Силясь побороть умопомрачающее беспокойство, я внимательно рассматриваю каждый предмет.
Ручка точно там, где она должна быть, – в левом верхнем углу стола. Часы – напротив, в верхнем правом углу. Подставка – перед часами, потому что бокал с напитком я всегда держу в правой руке, чтобы можно было писать левой.
Не проходит и минуты, как я понимаю, что изменилось. Девяносто процентов людей этого нюанса никогда не уловили бы.
Индивиды, коих большинство, – правши – редко задумываются о том, к каким неудобствам нам – меньшинству – приходится подлаживаться. Элементарные бытовые приспособления – ножницы, ложки для мороженого, ключи для консервных банок – все сконструированы для правшей. Краники на раковинах. Держатели для стаканов в автомобилях. Банкоматы. Список можно продолжать и продолжать.
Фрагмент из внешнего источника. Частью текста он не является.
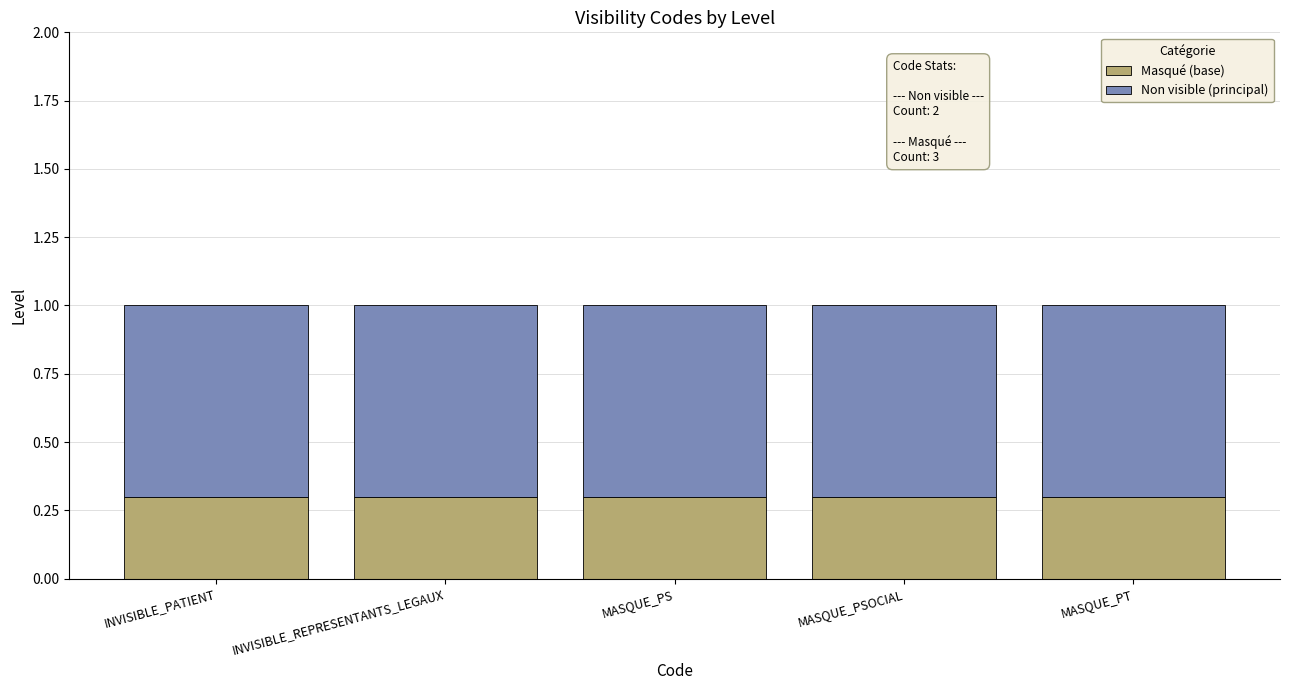

What is the sum of the Masqué (base) values at MASQUE_PS and MASQUE_PT?

0.6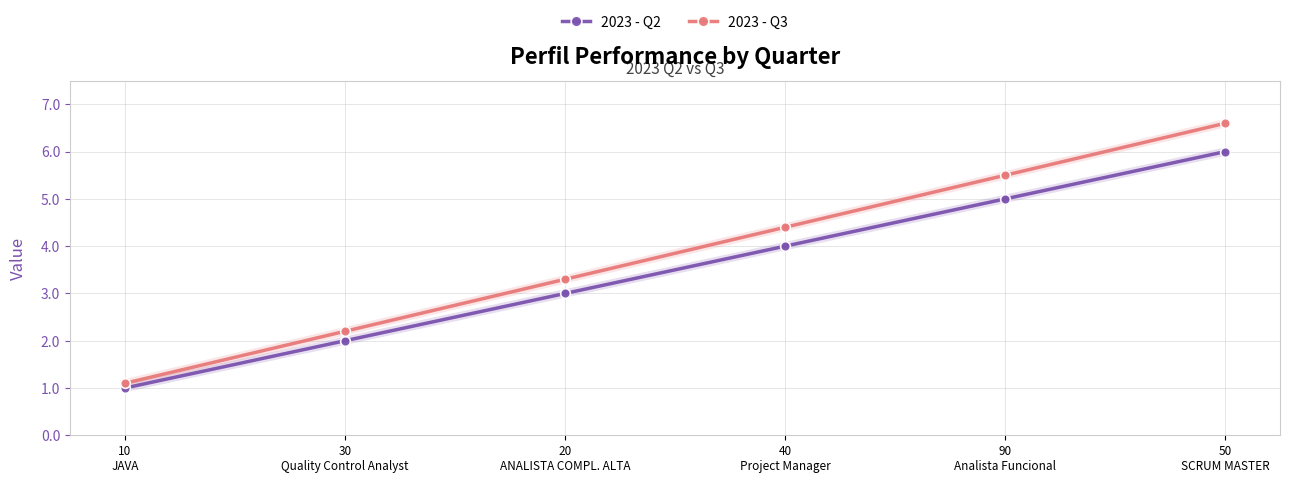

Reading left to right, what are all the values shown in this chart?

2023 - Q2: 1.0	2.0	3.0	4.0	5.0	6.0
2023 - Q3: 1.1	2.2	3.3	4.4	5.5	6.6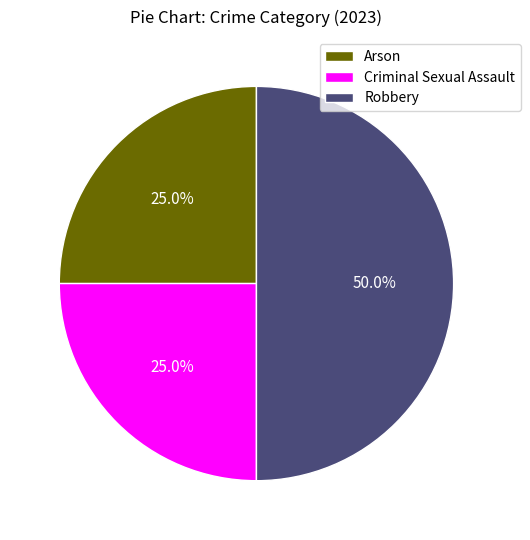

Do Arson and Robbery together represent more than half of the pie?

Yes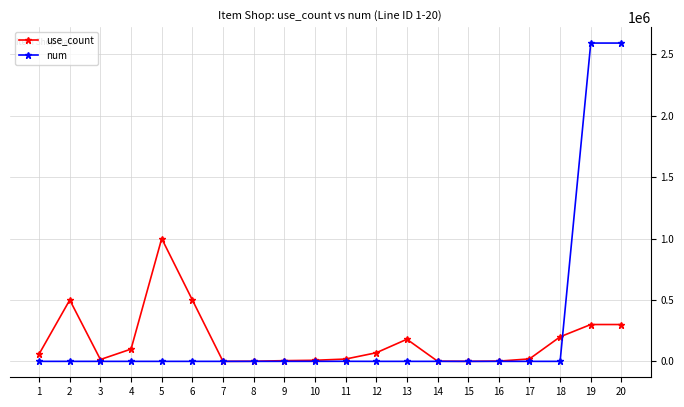

What is the difference between the highest and lowest values at 10?

8612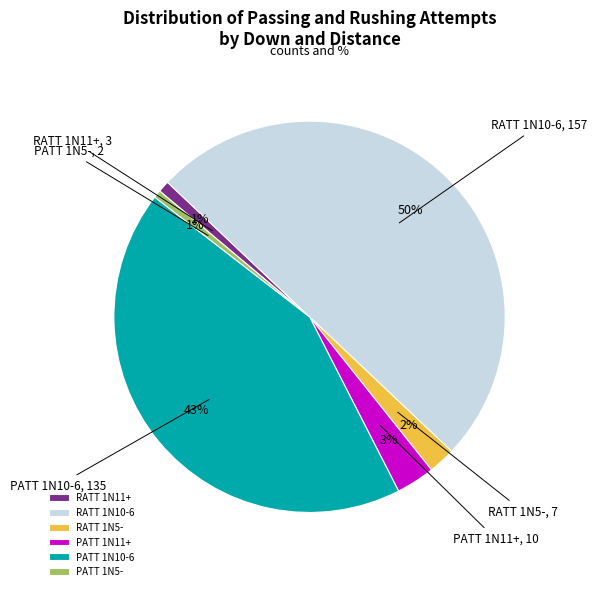

To the nearest percent, what is the average slice percentage?

17%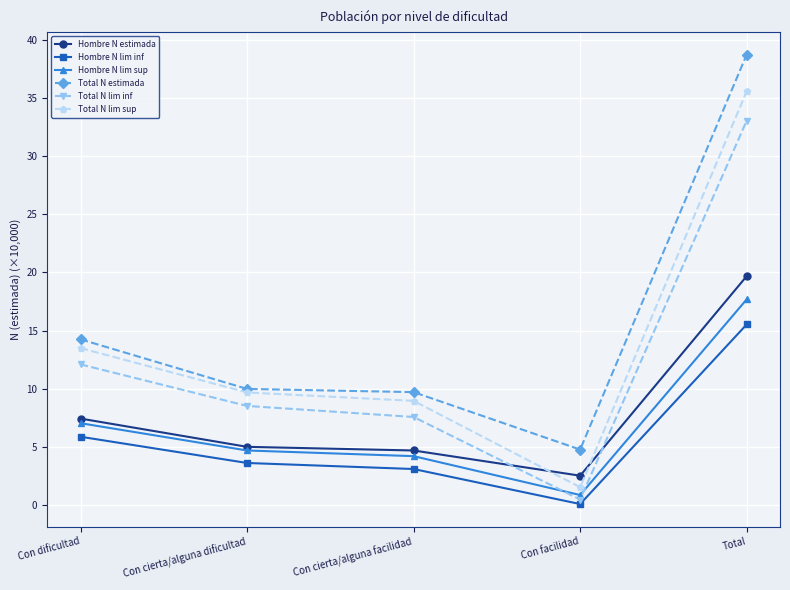

What is the value of the Total N lim inf point at the 3rd from the left?

7.6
Люди, у которых правая рука основная, делая записи, как и следует ожидать, лист сдвигают с уклоном в правую сторону. Те, у кого преобладающей является левая рука, располагают страницу под уклоном влево. И те и другие делают это машинально. Неосознанно.
Сейчас папки лежат на несколько дюймов правее, чем обычно. На той стороне стола, на которую разместил бы их мозг правши.
На мгновение папки расплываются перед глазами. Потом благоразумие возвращается.
Возможно, Томас случайно сдвинул папки на несколько дюймов, когда клал на место ручку, а потом попытался выровнять их.
Даже если Томас заглянул в папки – из любопытства или в поисках листка бумаги для записки до того, как нашел чистый блокнот в верхнем ящике стола, – он наверняка сразу должен был понять, что это истории болезней пациентов. Психотерапевты связаны врачебной тайной, и Томас тоже придерживается норм врачебной этики. Даже в наших частных беседах о пациентах их имена никогда не упоминаются. Даже таких особенных, как Респондент № 5.
Томасу я поведала о своем знакомстве с Респондентом № 5 – как она в слезах выбежала из аудитории Нью-Йоркского университета во время первого компьютерного тестирования. Моему ассистенту Бену Респондент № 5 объяснила, что вопросы вызвали у нее острую эмоциональную реакцию, и Томас, узнав об этом, согласился со мной, что с точки зрения нравственности было бы правильно оказать ей профессиональную помощь. После я рассказывала ему о своем дальнейшем общении с ней – о беседах, что мы вели в моем кабинете, о подарках и, наконец, о приглашении отведать вина с сыром у нас дома вечером того дня, когда Томас находился на каком-то мероприятии. Он всегда слушал меня сочувственно, давал дельные советы.